- PROBLEM TO SOLVE: Transcribe all of the entries below exactly. Leave out the pictures.

Recorded data

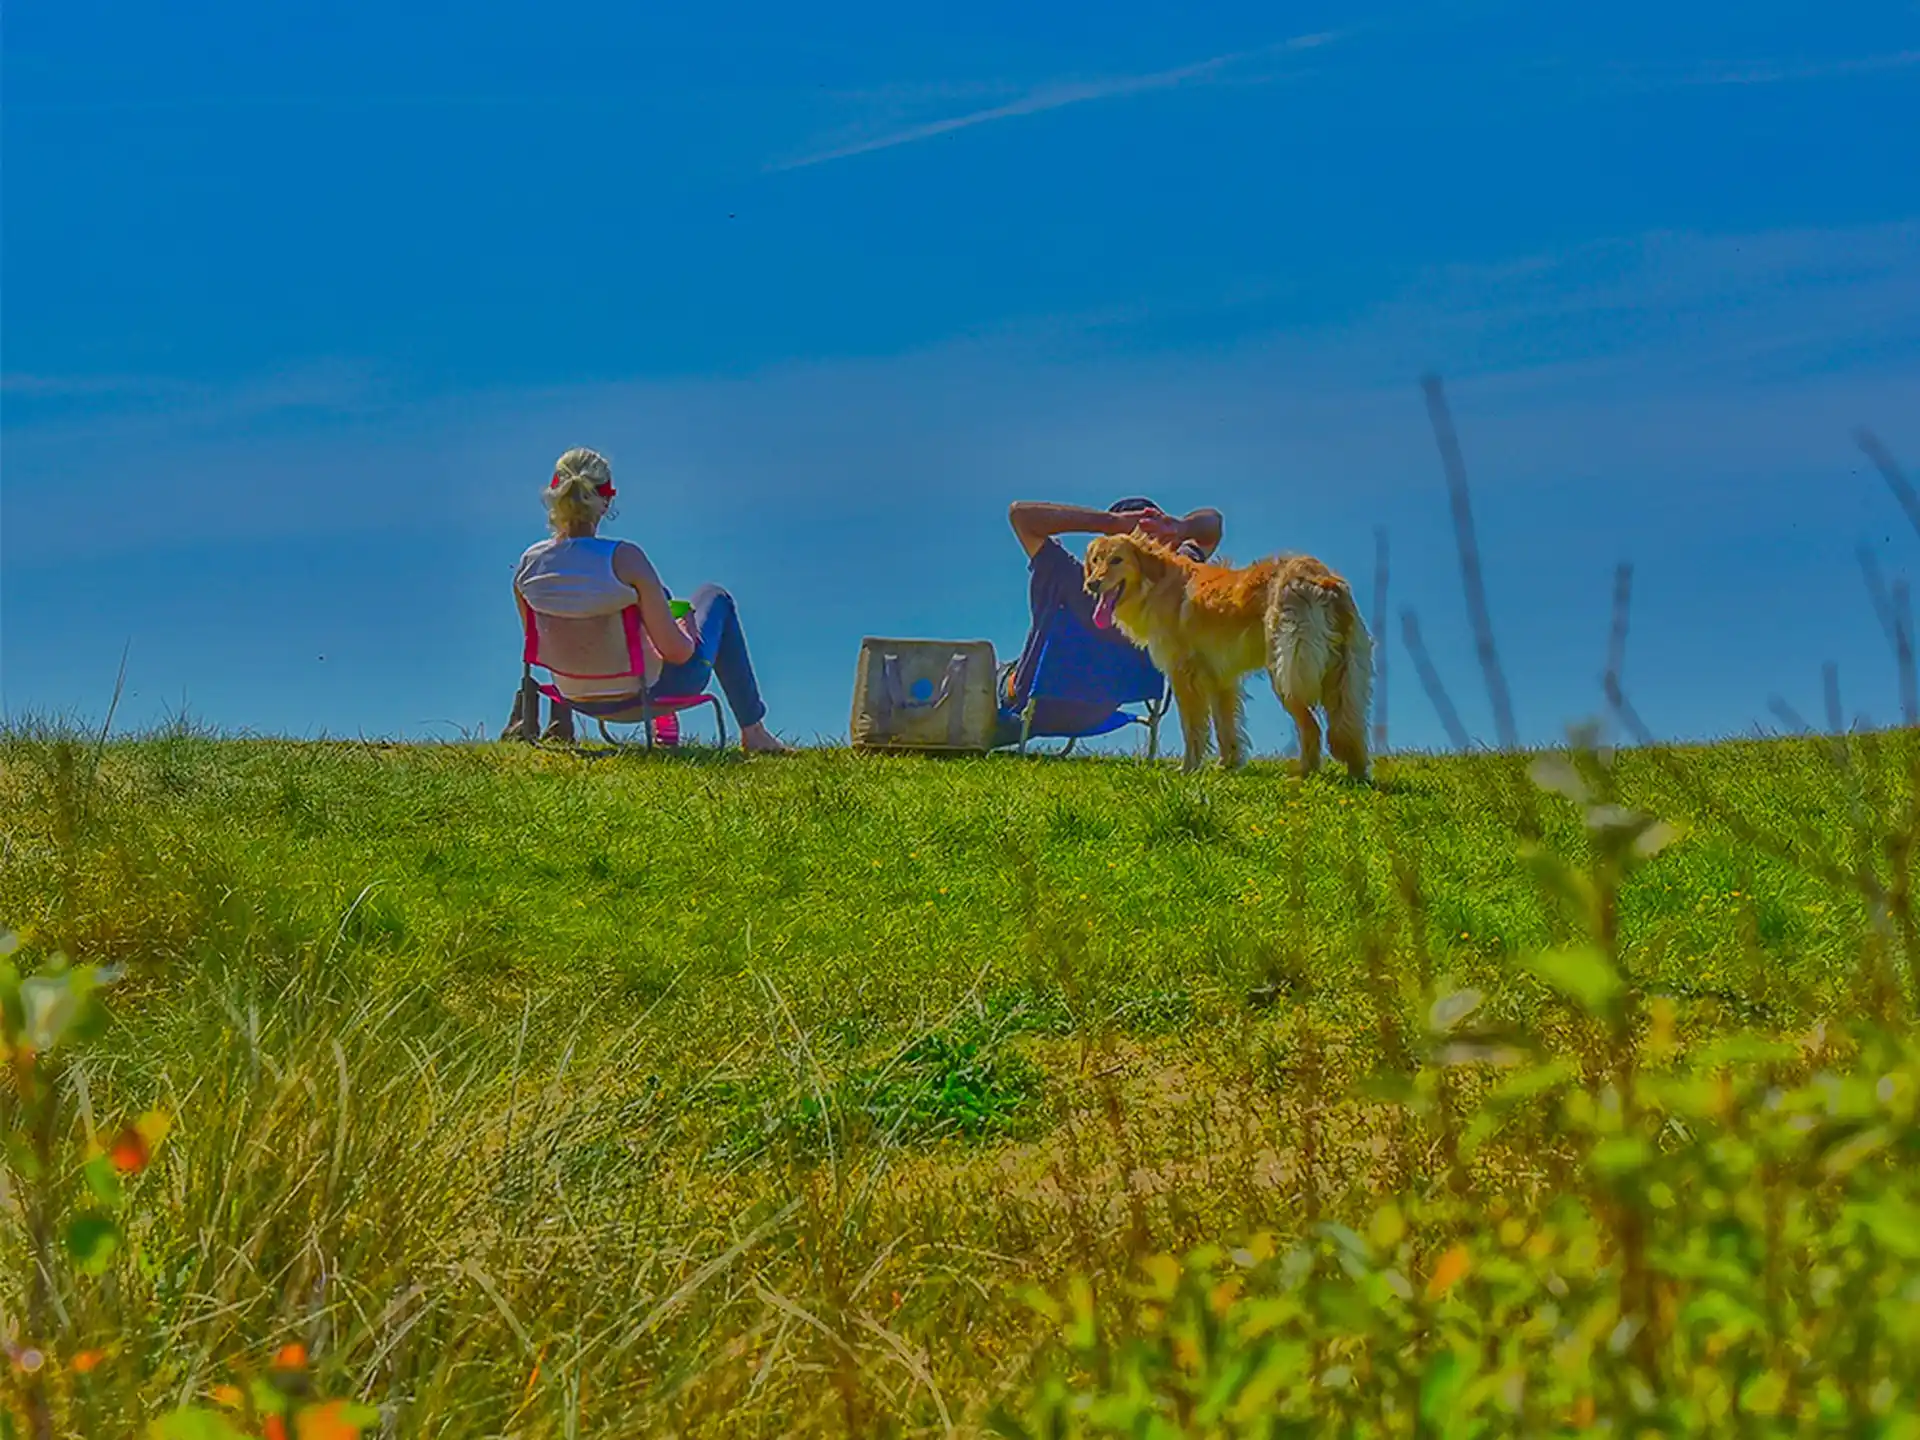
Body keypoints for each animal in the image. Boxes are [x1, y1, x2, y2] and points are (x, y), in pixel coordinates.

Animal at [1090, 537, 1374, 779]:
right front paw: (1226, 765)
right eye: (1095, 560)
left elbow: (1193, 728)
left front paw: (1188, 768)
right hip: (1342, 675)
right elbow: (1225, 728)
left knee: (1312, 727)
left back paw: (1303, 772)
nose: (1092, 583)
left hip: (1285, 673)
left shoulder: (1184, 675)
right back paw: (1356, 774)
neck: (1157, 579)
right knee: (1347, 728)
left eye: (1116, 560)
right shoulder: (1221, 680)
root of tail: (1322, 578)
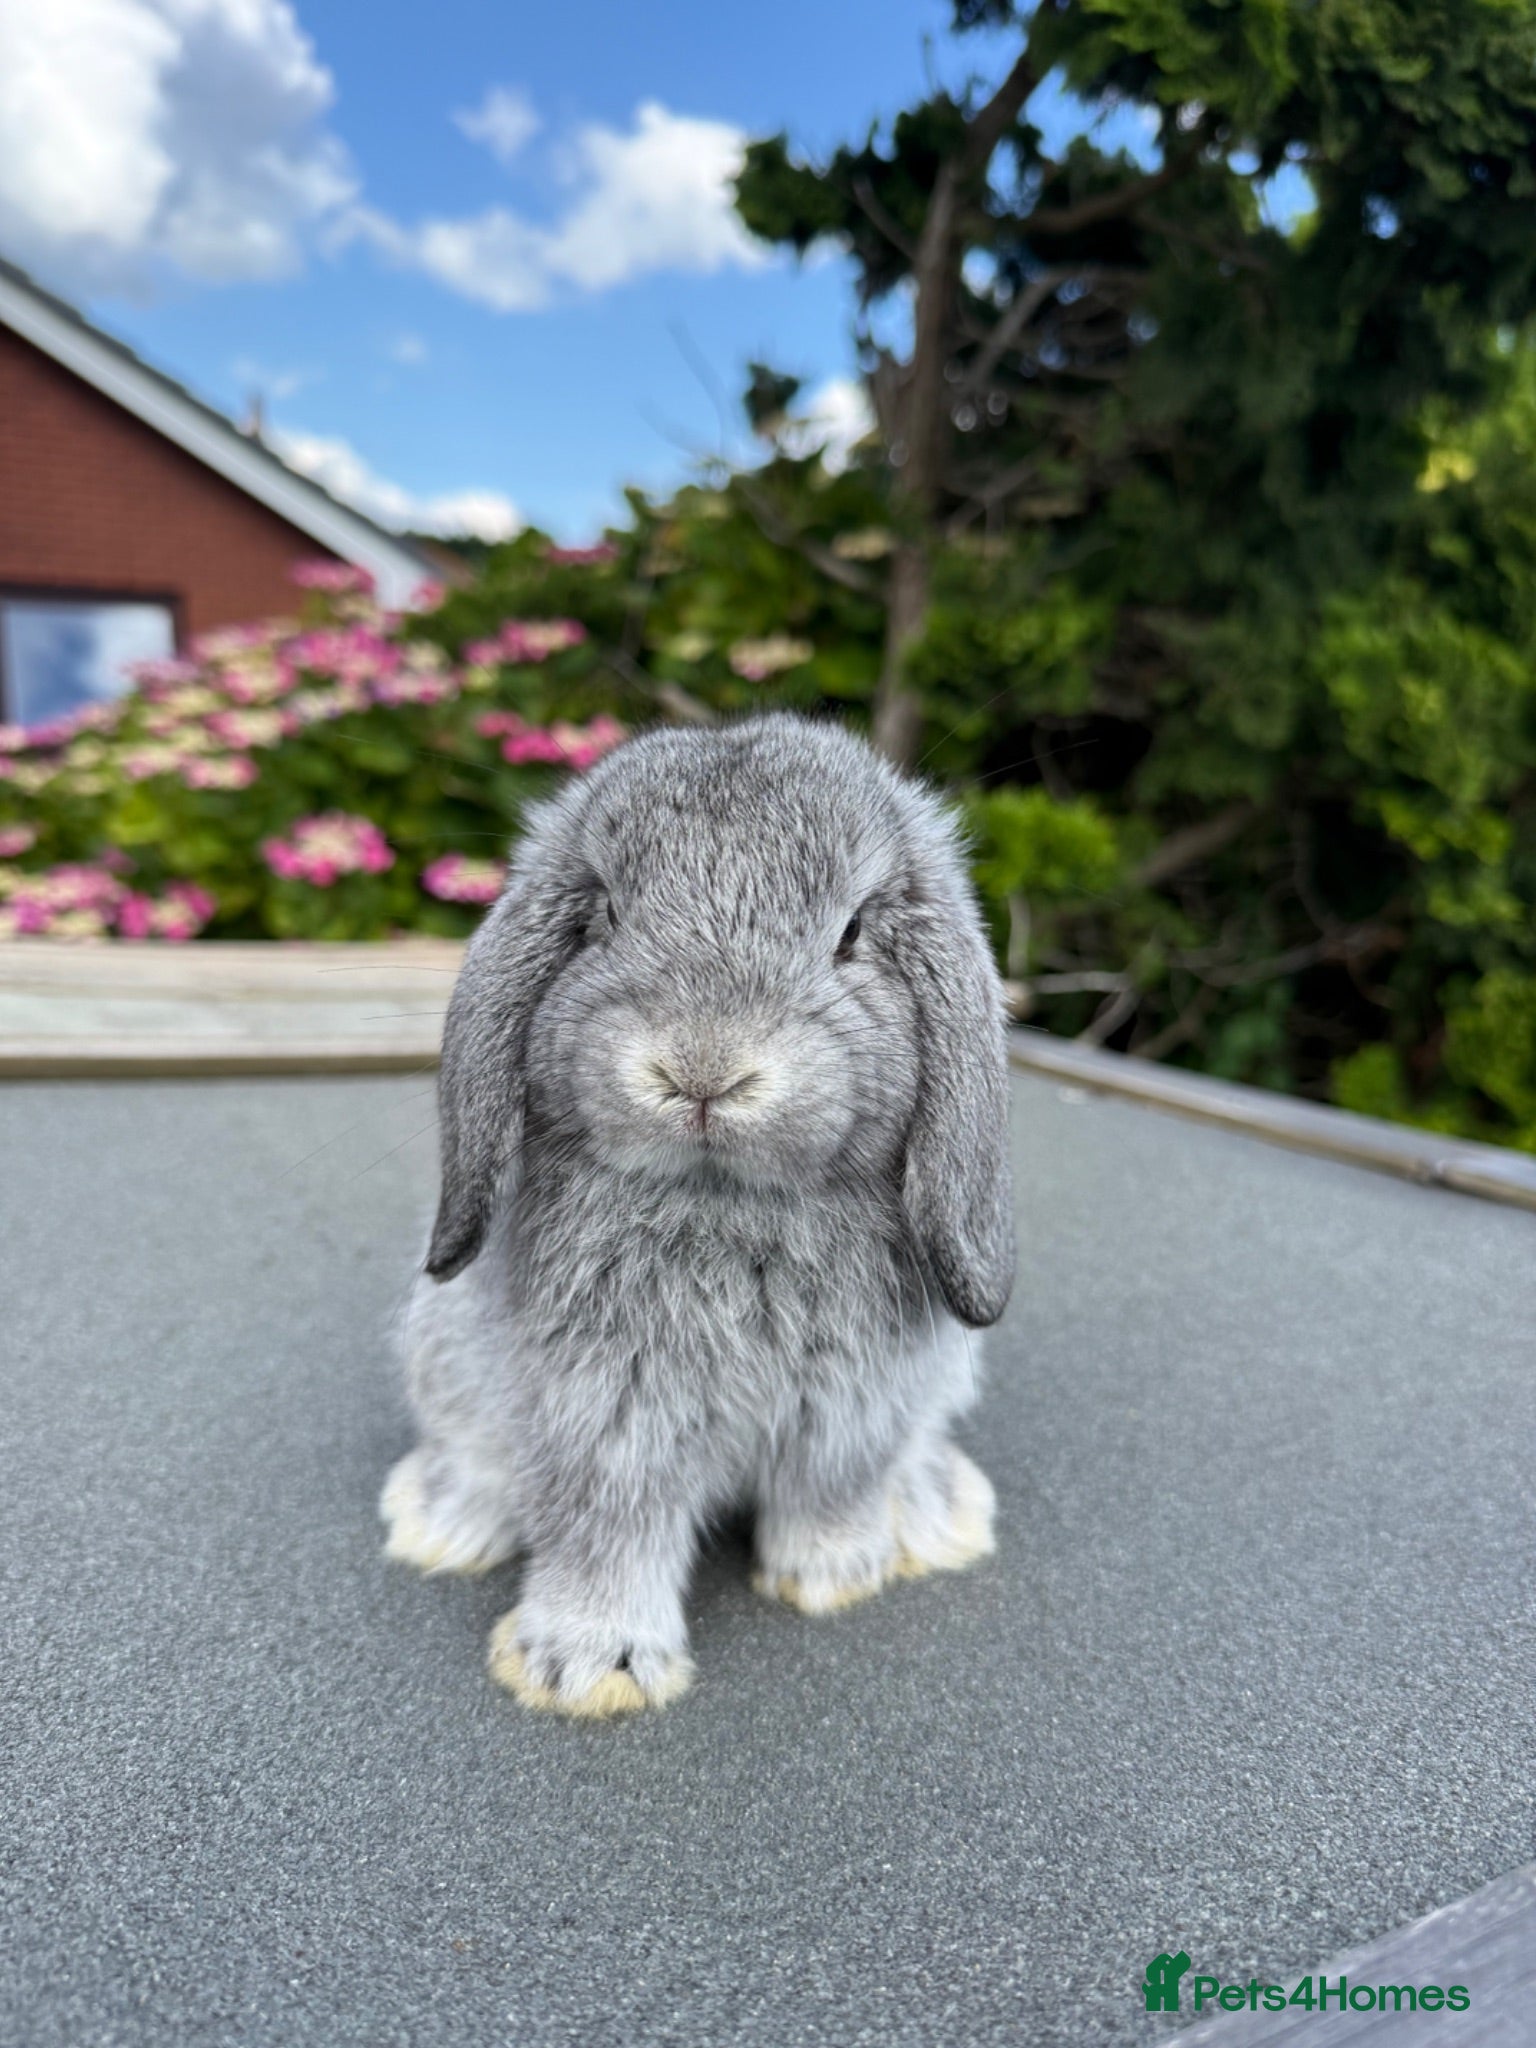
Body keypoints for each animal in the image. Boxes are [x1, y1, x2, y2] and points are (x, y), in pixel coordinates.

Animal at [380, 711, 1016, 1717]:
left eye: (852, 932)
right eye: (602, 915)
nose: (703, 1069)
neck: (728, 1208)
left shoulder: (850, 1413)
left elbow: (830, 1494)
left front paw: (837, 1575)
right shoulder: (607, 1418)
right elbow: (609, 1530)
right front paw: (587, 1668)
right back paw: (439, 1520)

- FINAL ANSWER:
Body keypoints for each animal in the image. Boxes are [x1, y1, x2, y2] and points are (x, y), in pixel coordinates.

Animal at [1090, 537, 1374, 779]:
right front paw: (1226, 765)
right eye: (1095, 560)
left elbow: (1193, 728)
left front paw: (1188, 768)
right hip: (1342, 675)
right elbow: (1225, 728)
left knee: (1312, 727)
left back paw: (1303, 772)
nose: (1092, 583)
left hip: (1285, 673)
left shoulder: (1184, 675)
right back paw: (1356, 774)
neck: (1157, 579)
right knee: (1347, 728)
left eye: (1116, 560)
right shoulder: (1221, 680)
root of tail: (1322, 578)
Body keypoints for each animal in the image. Boxes are [x1, y1, x2, y2] and points are (x, y), in pixel coordinates.

Animal at [380, 711, 1016, 1717]:
left eye: (852, 932)
right eye: (602, 915)
nose: (703, 1069)
neck: (728, 1208)
left shoulder: (850, 1413)
left elbow: (830, 1494)
left front paw: (837, 1575)
right shoulder: (607, 1418)
right elbow: (609, 1530)
right front paw: (587, 1668)
right back paw: (439, 1520)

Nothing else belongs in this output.